Data supplied —
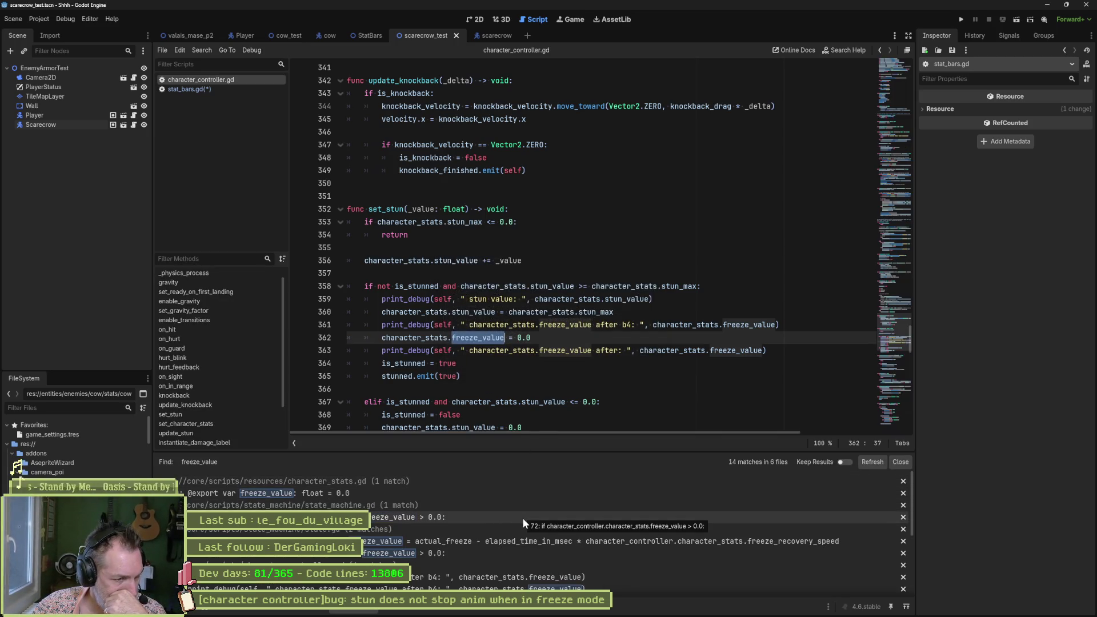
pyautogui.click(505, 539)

---

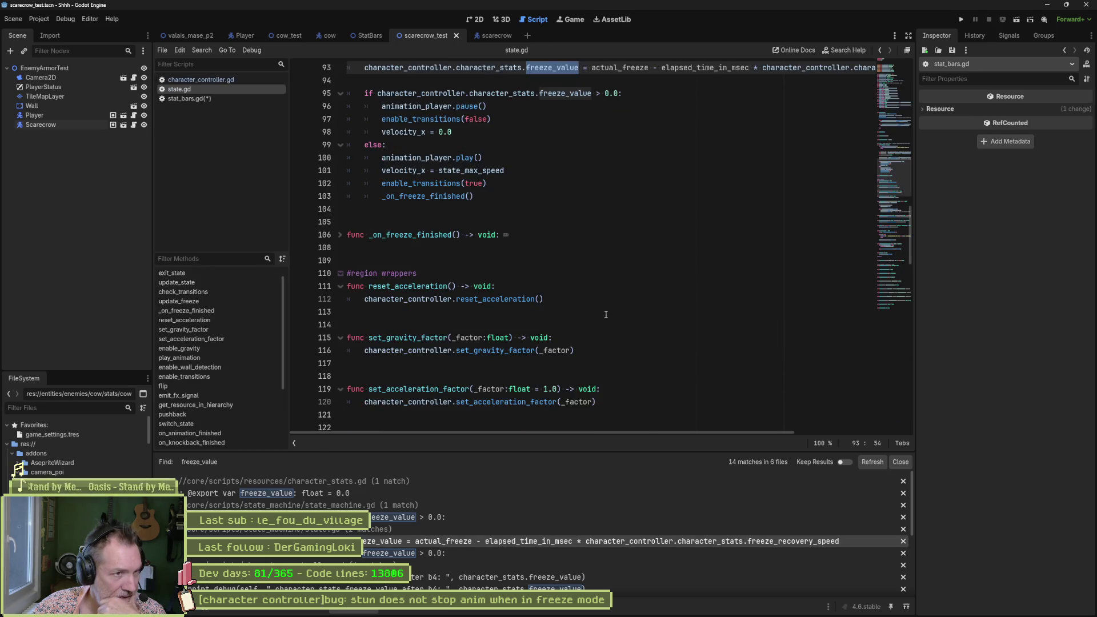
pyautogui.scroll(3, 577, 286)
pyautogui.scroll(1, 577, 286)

Task directions —
Your response should be each line that includes the word "scroll", copied from the records.

Reply —
pyautogui.scroll(3, 577, 286)
pyautogui.scroll(1, 577, 286)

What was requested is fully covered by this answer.